1.5       Justification of the Study

This research work will be very indispensable to students and researchers because it will increase the body of existing literature and thus will serve as reference material to students and researchers who are researching on related topics. Furthermore, it will be important to policy makers as it will give them a direction on the steps to take to boost the economy. This research will identify private investment determinants that have statistically significant impact on private investment in Nigeria and thus give recommendations on how to manipulate those significant determinants to boost private investment in Nigeria. They are few empirical studies on determinants of private investments that evaluated most of the independent variables employed in this work. This project therefore attempts to contribute to knowledge in this direction.


1.6       Scope and Coverage

The geographical scope is Nigeria whilethe time coverage of data will start from 1970 and end in 2015. The content scope will be limited to the determinants of private investment in Nigeria. The variables of interest are private domestic investment, interest rate, infrastructural facilities (proxy by electricity), public investment, credit to the private sector, and savings rate.

1.7       Organization of work

For a systematic and scientific approach, this research paper is divided into six chapters.The chapters are further subdivided into sections. The introductory section presents the general introduction; the statement of problem; the objectives of study; the justification of study; scope and limitations of study; and organization of work, as shown in chapter one.
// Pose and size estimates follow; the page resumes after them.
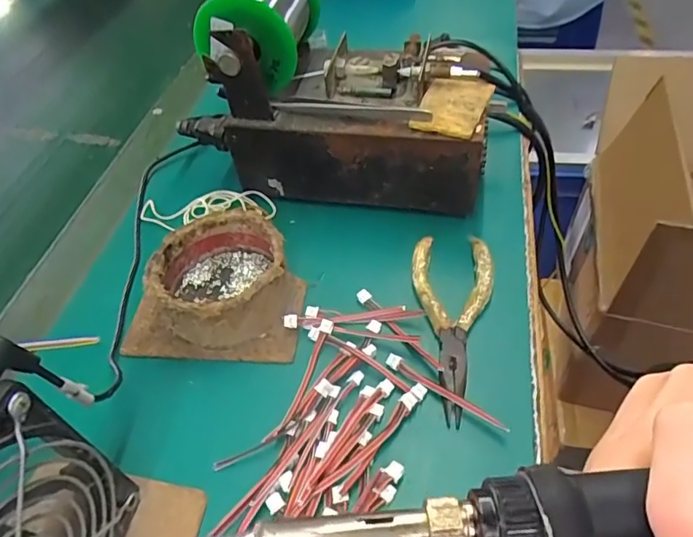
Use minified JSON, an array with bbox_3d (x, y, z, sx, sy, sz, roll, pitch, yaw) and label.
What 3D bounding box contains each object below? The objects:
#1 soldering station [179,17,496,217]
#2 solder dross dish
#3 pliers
[{"bbox_3d":[-0.008,-0.122,0.386,0.221,0.112,0.111,7,51,11],"label":"soldering station"},{"bbox_3d":[-0.080,0.004,0.331,0.080,0.041,0.079,-3,49,3],"label":"solder dross dish"},{"bbox_3d":[0.063,0.031,0.319,0.050,0.013,0.127,5,50,9],"label":"pliers"}]

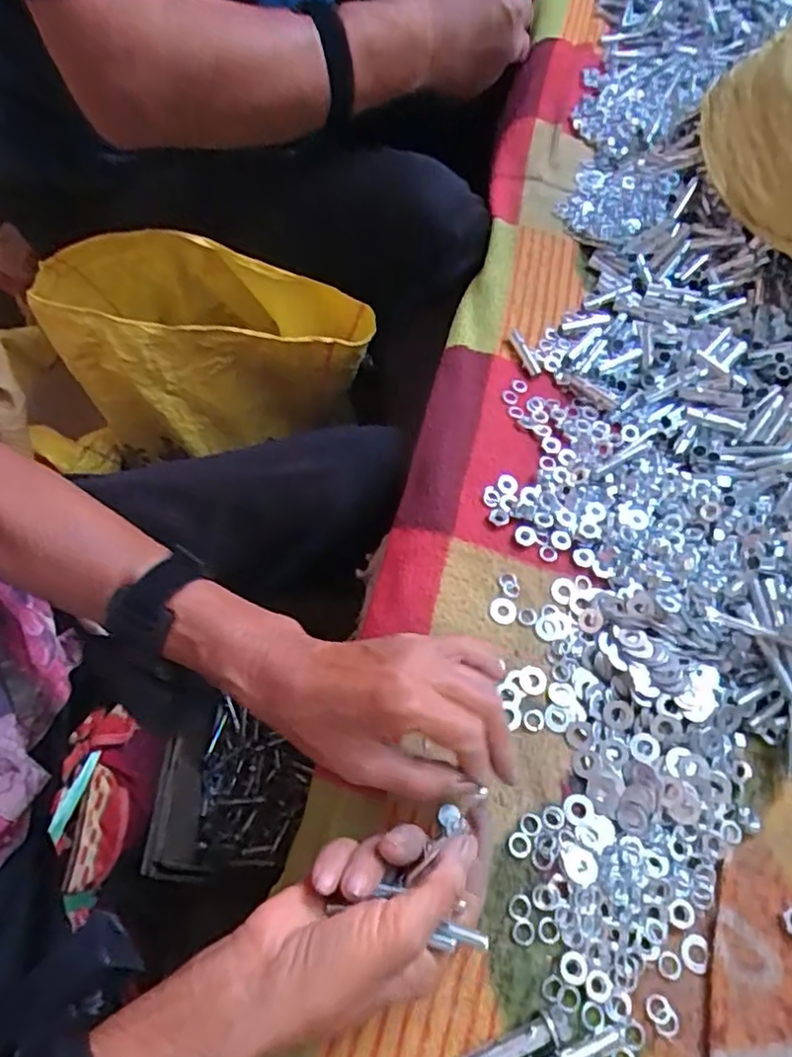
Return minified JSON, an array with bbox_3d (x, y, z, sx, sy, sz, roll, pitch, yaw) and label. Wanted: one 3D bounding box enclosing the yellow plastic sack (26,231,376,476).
[{"bbox_3d":[-0.185,-0.183,0.641,0.324,0.178,0.168,5,62,-1],"label":"yellow plastic sack"}]

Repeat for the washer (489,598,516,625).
[{"bbox_3d":[0.070,0.053,0.420,0.017,0.004,0.017,13,62,3],"label":"washer"}]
In section two, private sector investment n the Nigeria Economy were presented. In section three, relevant literature is reviewed (theoretical literature, empirical literature and theoretical framework) and the working hypotheses stated. The methodology of the research is presented in section four. Section five concentrates on the presentation and analysis of regression results. The policy implications of such analysis or results are also identified. Section six concludes the researchwith some important policy recommendations.